The U.S. at the moment seems unprepared to meet such a challenge. After weeks of indecision and disbelief, the Carter Administration finally realized last month that the Shah's days as an absolute monarch were ending. From the very beginning of the cold war, the Shah's country had been a cornerstone of the Central Treaty Organization (CENTO)* and a bulwark of Western influence. It was largely the U.S. that restored the ruler to his Peacock Throne after the overthrow of Premier Mohammed Mossadegh in 1953. Yet U.S. intelligence failed dismally at assessing the depth and range of opposition to the Shah. Jimmy Carter ordered a U.S. carrier task force to steam from the Philippines to the Persian Gulf as a gesture of support. Three days later, on the advice of his foreign policy aides, Carter changed his mind and ordered the ships to remain on station in the South China Sea. Seldom have the limits of American power or the lack of a strong policy been so obvious. In the acid phrase of Conservative Columnist William Safire, the whole exercise was "the first example of no-gunboat gunboat diplomacy: we showed a naked flagpole."

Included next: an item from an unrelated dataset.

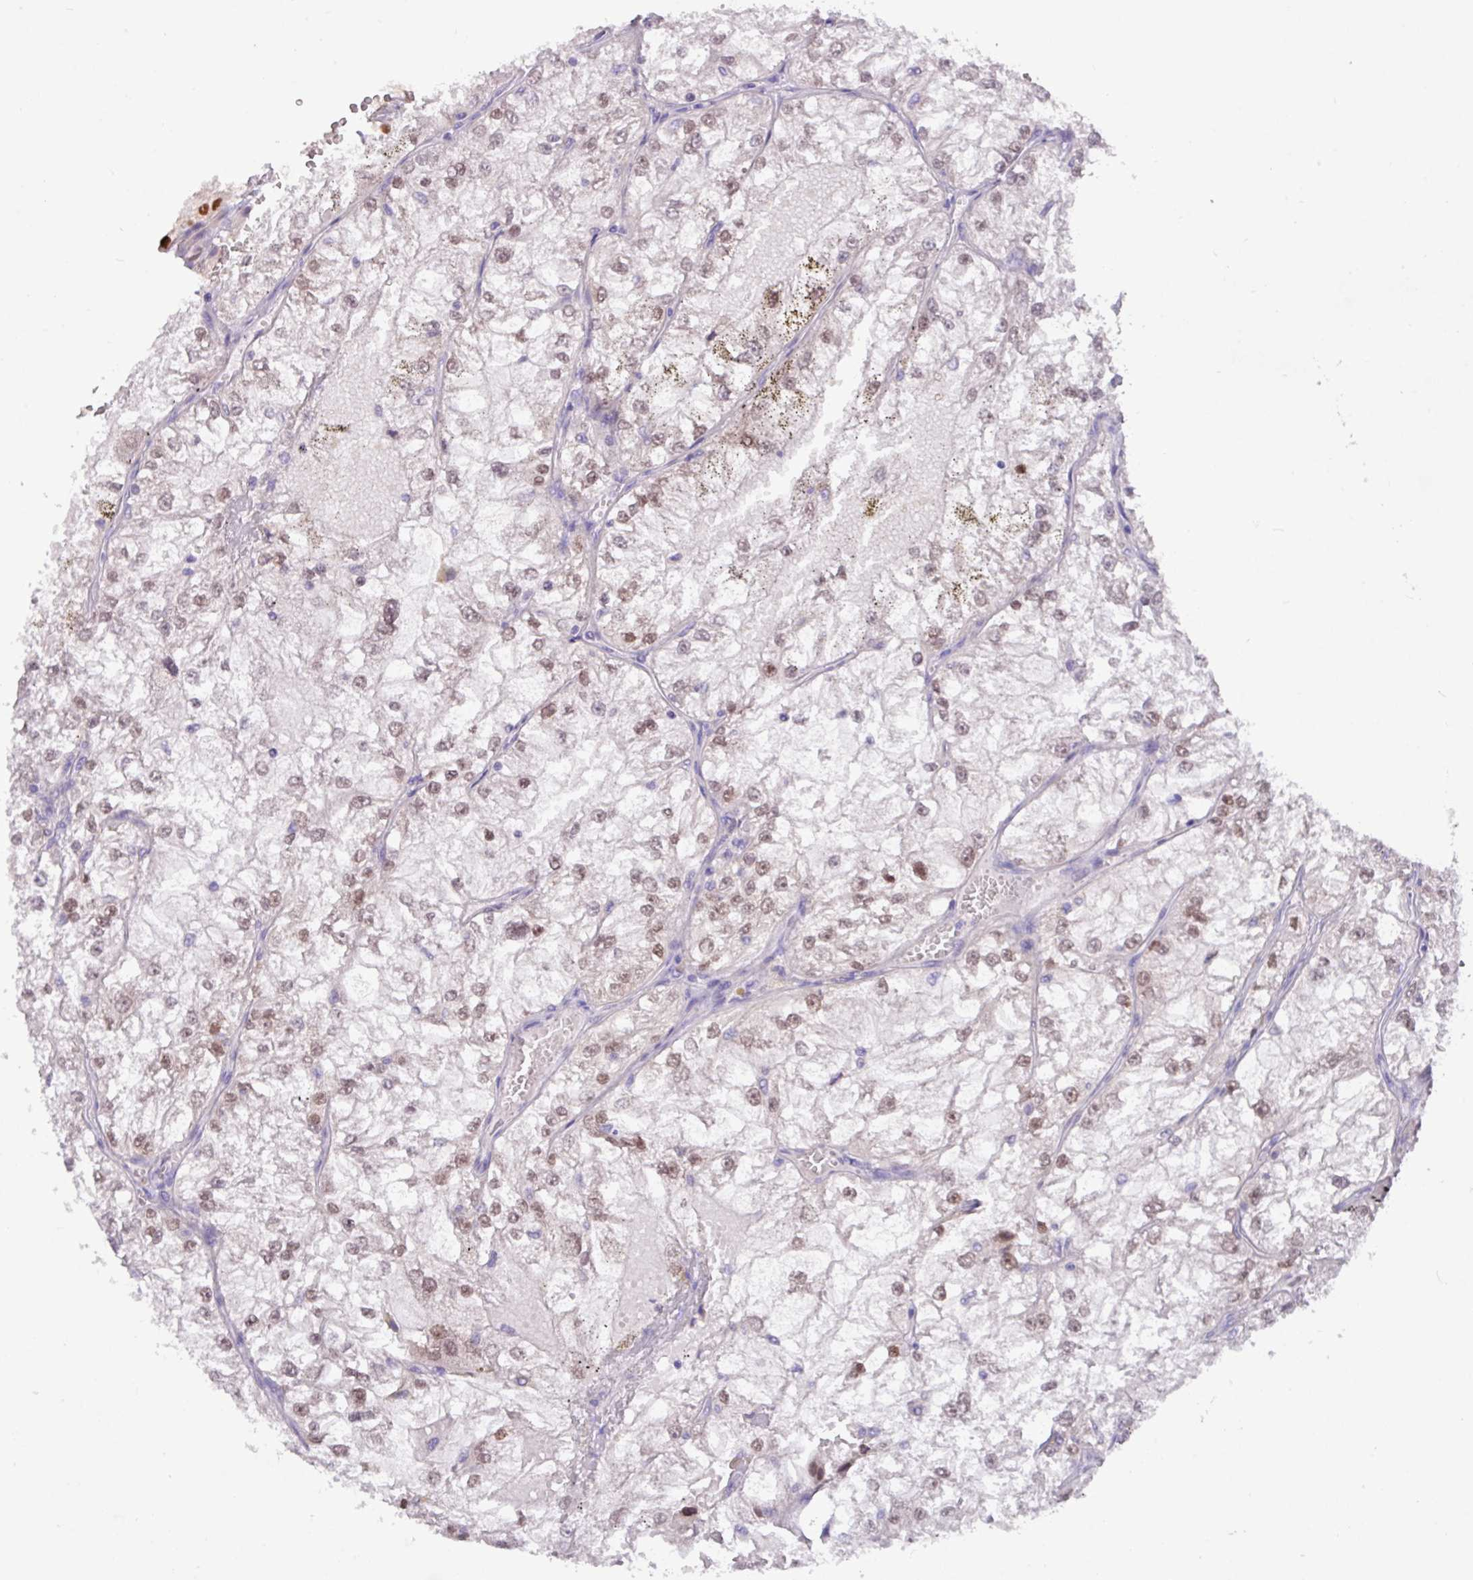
{"staining": {"intensity": "moderate", "quantity": ">75%", "location": "nuclear"}, "tissue": "renal cancer", "cell_type": "Tumor cells", "image_type": "cancer", "snomed": [{"axis": "morphology", "description": "Adenocarcinoma, NOS"}, {"axis": "topography", "description": "Kidney"}], "caption": "Renal cancer tissue reveals moderate nuclear expression in approximately >75% of tumor cells", "gene": "PAX8", "patient": {"sex": "female", "age": 72}}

In fairness, the dilemma created by Iran is one that would have tested any American President. The Carter Administration inherited a relationship with the Shah that could hardly have been more cozy. In 1972 Richard Nixon decided to lift all restrictions on arms sales to the Shah. Soon billions of dollars' worth of the most sophisticated weaponry and aircraft in the U.S. arsenal began pouring into Iran. America's decision to depend on the Shah as its surrogate policeman in the Persian Gulf was perceived as even more crucial in the aftermath of the 1973 Arab oil embargo, when Iran disregarded the boycott and continued to sell vital petroleum to the West. In retrospect, one top U.S. policymaker of that period reflects: "We let the arms sales get out of control, and we failed to press the Shah to establish the roots of democratic institutions."

Until recently, the Shah was believed by practically all Western observers to have a base of support that included the peasantry, the middle classes who were supposed to benefit from the Shah's heady campaign of modernization, and the armed forces. Exactly what happened to that support will be debated for a long time. Without doubt the answer is more complex than the pat view of some American journalists who today try to argue that the Shah never enjoyed much support at home and was largely an invention of the CIA.